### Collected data
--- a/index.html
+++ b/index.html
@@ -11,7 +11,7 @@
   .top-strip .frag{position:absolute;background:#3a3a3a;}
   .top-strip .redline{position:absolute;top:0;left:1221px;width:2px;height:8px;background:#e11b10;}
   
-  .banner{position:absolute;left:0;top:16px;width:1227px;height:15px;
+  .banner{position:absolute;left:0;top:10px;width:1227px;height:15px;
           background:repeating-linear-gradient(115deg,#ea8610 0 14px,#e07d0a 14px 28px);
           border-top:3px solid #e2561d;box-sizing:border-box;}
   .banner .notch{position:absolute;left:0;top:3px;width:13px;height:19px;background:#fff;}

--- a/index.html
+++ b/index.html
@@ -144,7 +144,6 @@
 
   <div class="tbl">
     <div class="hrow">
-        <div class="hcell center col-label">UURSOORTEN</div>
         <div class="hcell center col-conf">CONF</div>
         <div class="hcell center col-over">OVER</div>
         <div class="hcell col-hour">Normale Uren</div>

--

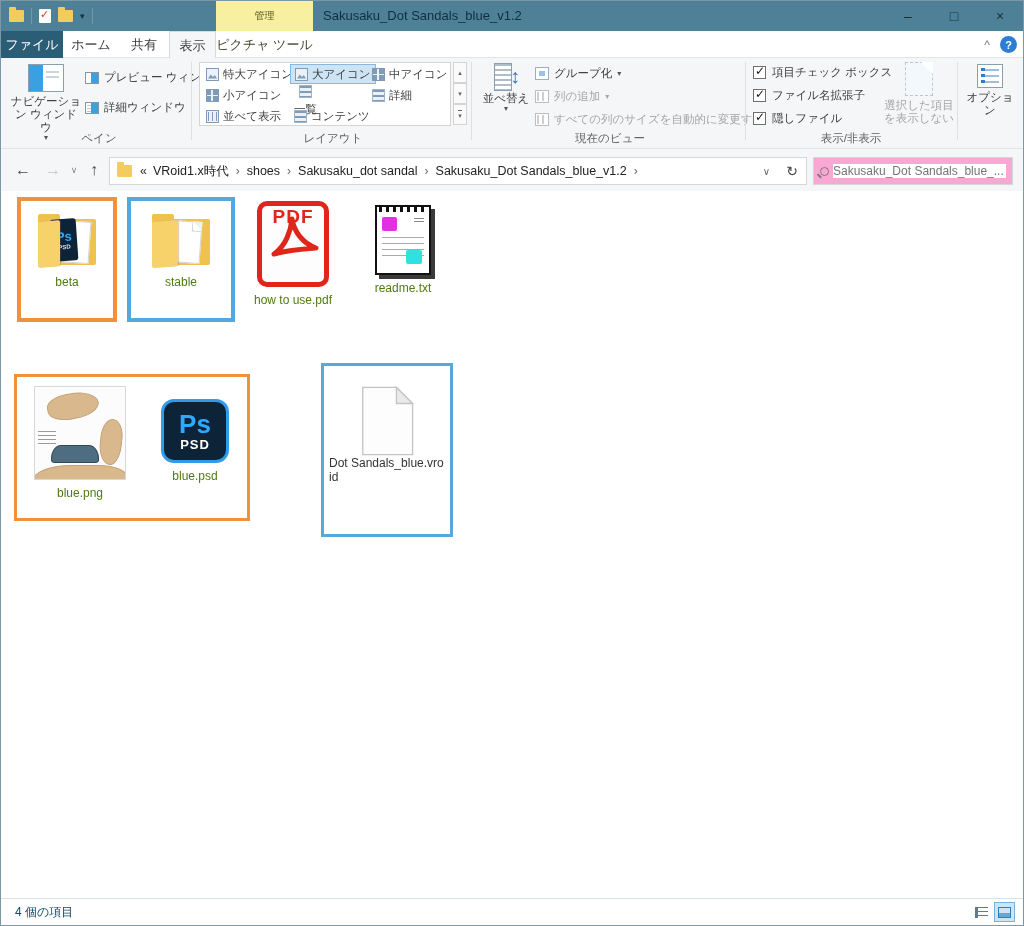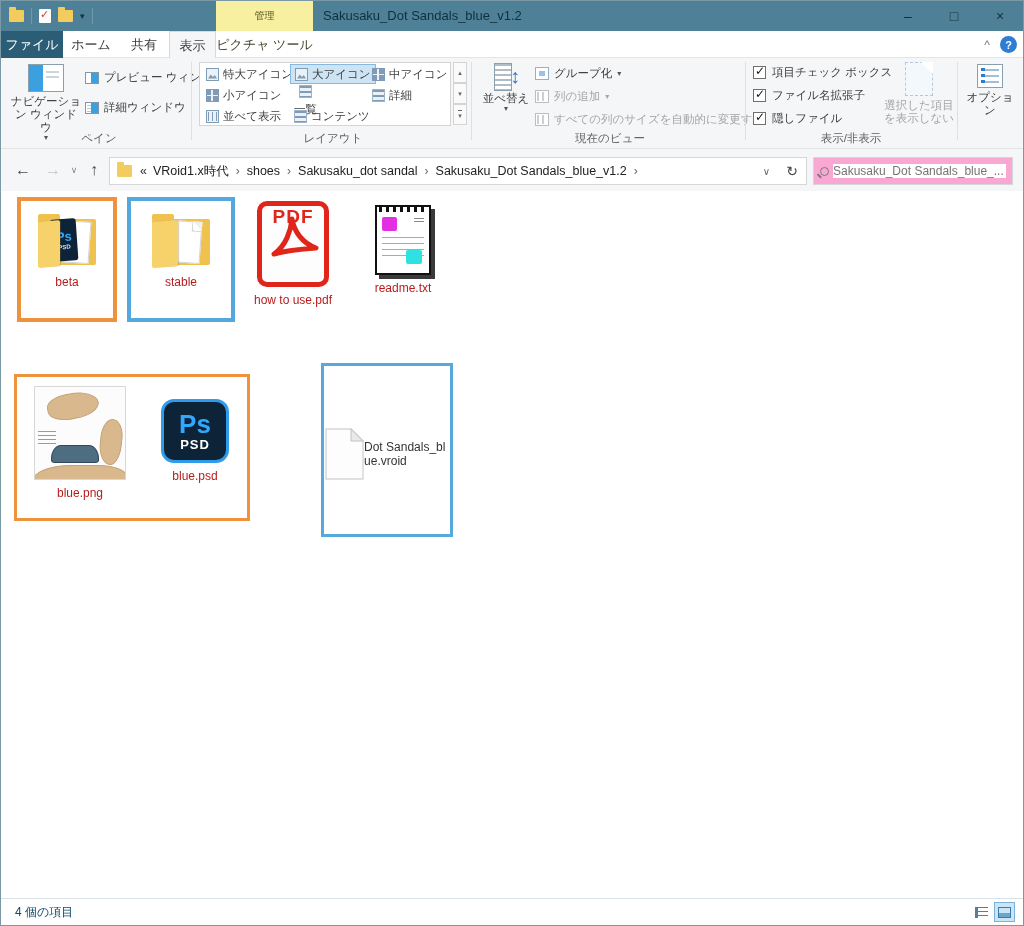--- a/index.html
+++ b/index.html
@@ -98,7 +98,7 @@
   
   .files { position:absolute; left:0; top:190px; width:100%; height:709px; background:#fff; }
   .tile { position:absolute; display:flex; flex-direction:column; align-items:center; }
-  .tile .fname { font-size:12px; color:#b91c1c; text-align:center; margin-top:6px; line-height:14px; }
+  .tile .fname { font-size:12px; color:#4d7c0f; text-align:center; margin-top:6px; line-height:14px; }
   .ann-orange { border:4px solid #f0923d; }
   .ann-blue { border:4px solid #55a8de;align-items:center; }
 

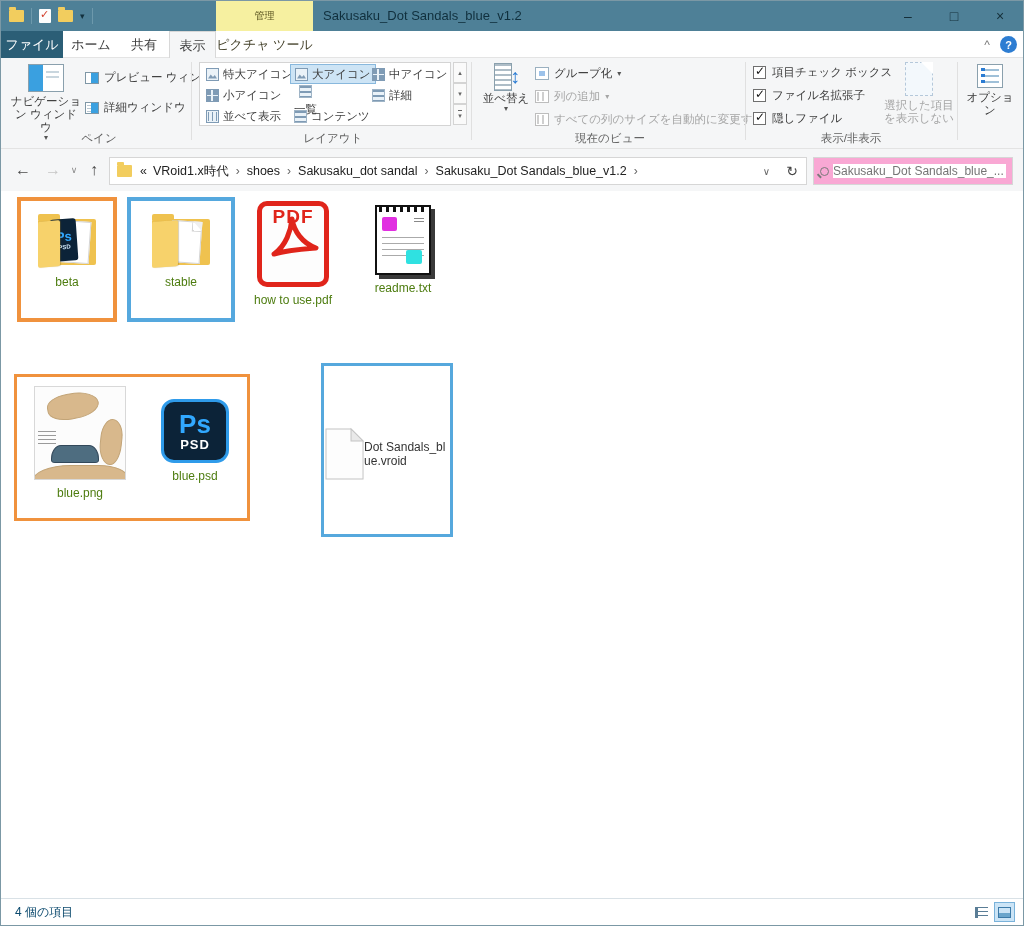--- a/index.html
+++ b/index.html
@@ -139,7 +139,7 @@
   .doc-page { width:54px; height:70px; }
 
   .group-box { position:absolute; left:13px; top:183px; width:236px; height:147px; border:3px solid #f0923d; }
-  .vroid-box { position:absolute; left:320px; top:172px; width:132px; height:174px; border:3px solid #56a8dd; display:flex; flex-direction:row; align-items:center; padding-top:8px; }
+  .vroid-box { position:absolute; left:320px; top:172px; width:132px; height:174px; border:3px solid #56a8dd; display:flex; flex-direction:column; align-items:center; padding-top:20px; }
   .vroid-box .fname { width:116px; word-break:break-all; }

...

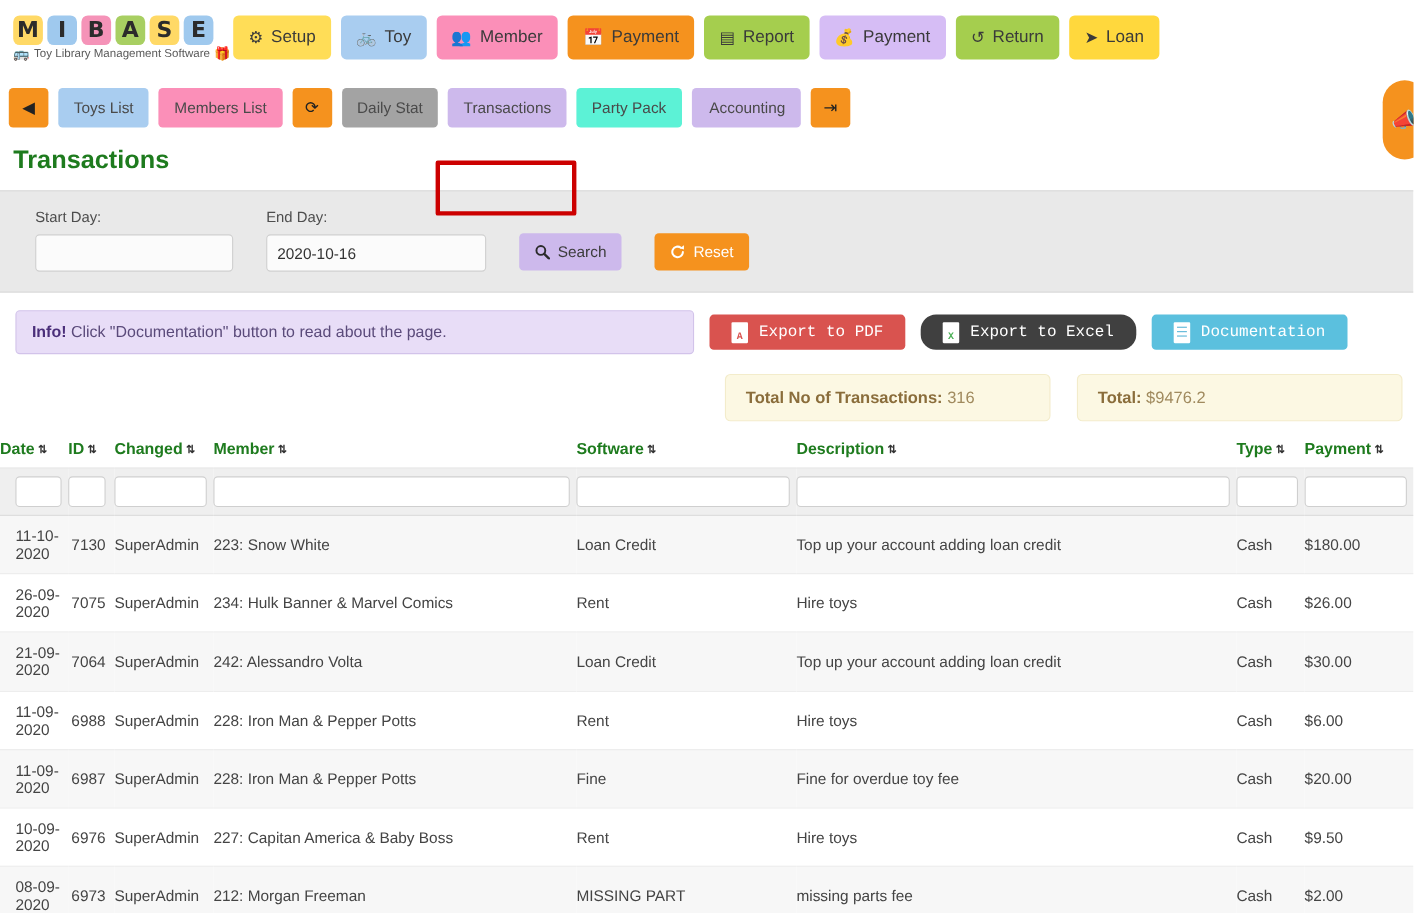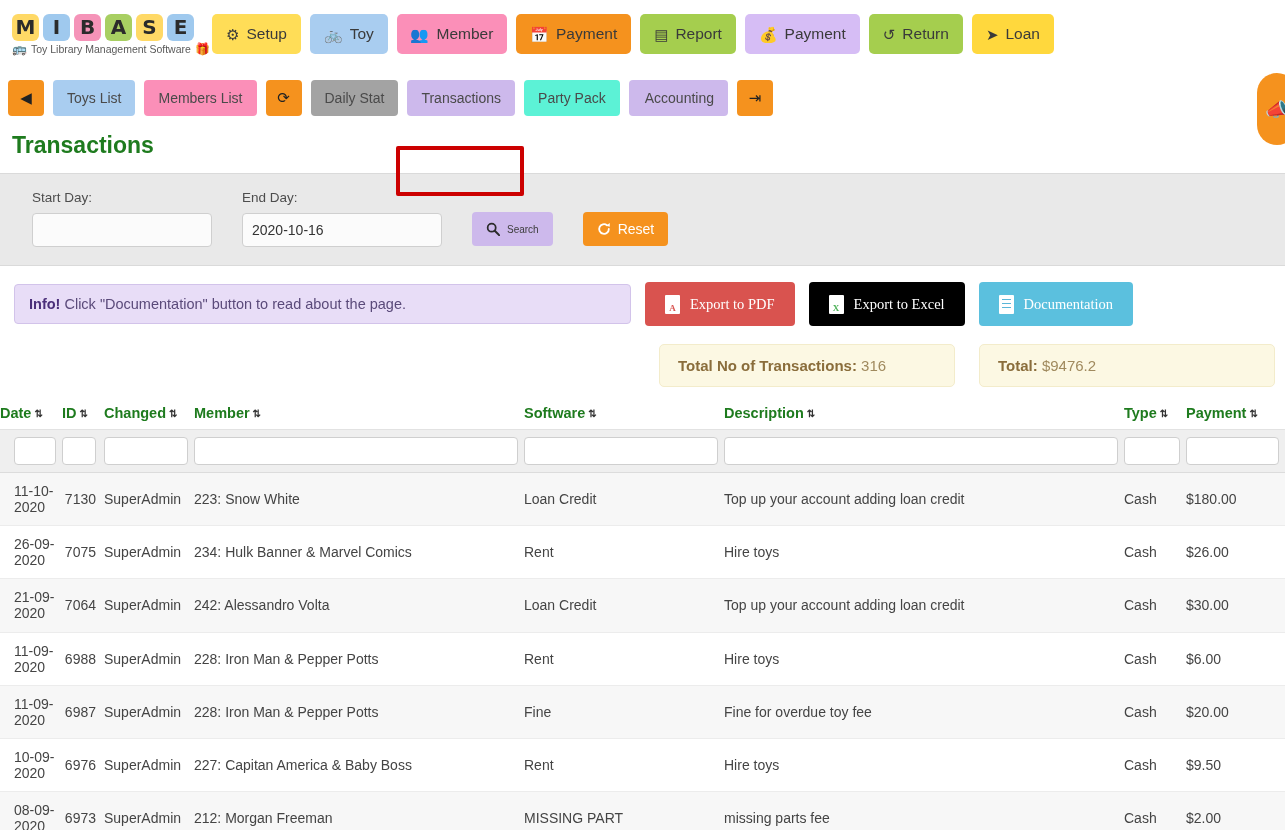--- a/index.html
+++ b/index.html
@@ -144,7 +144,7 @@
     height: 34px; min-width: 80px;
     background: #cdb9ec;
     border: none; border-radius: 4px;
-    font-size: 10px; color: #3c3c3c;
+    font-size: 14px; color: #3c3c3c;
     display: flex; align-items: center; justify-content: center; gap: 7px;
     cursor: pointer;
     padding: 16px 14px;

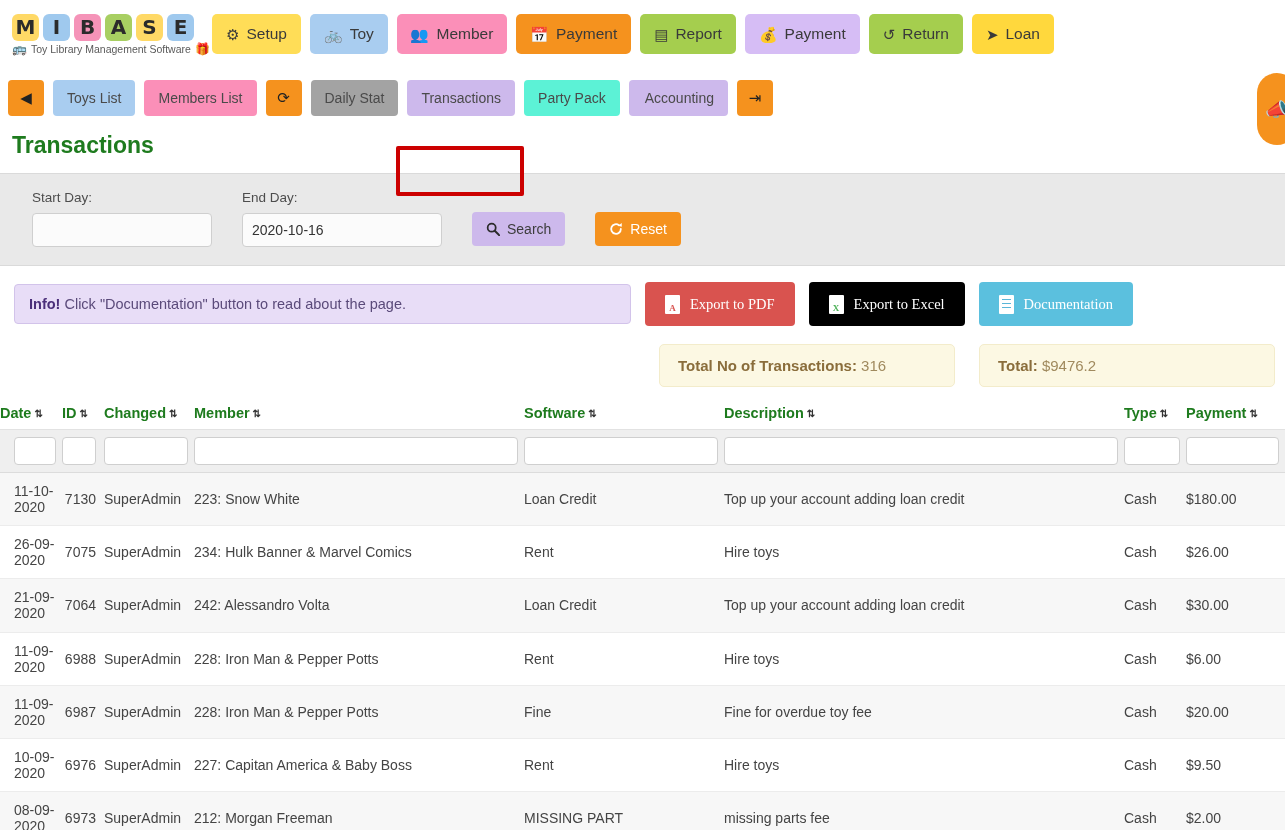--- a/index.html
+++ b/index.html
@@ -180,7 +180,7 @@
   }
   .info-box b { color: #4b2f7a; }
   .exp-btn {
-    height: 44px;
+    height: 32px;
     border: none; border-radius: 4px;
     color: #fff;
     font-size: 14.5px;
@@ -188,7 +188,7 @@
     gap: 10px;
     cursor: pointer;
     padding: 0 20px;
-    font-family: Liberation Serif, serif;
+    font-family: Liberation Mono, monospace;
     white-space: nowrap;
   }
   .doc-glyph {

### WHAT TO DO
Bring together every line in the entries that holds the string "font".

### RESPONSE FOR THIS EXERCISE
-  .tile .fname { font-size:12px; color:#b91c1c; text-align:center; margin-top:6px; line-height:14px; }
+  .tile .fname { font-size:12px; color:#4d7c0f; text-align:center; margin-top:6px; line-height:14px; }
-    font-size: 10px; color: #3c3c3c;
+    font-size: 14px; color: #3c3c3c;
     font-size: 14.5px;
-    font-family: Liberation Serif, serif;
+    font-family: Liberation Mono, monospace;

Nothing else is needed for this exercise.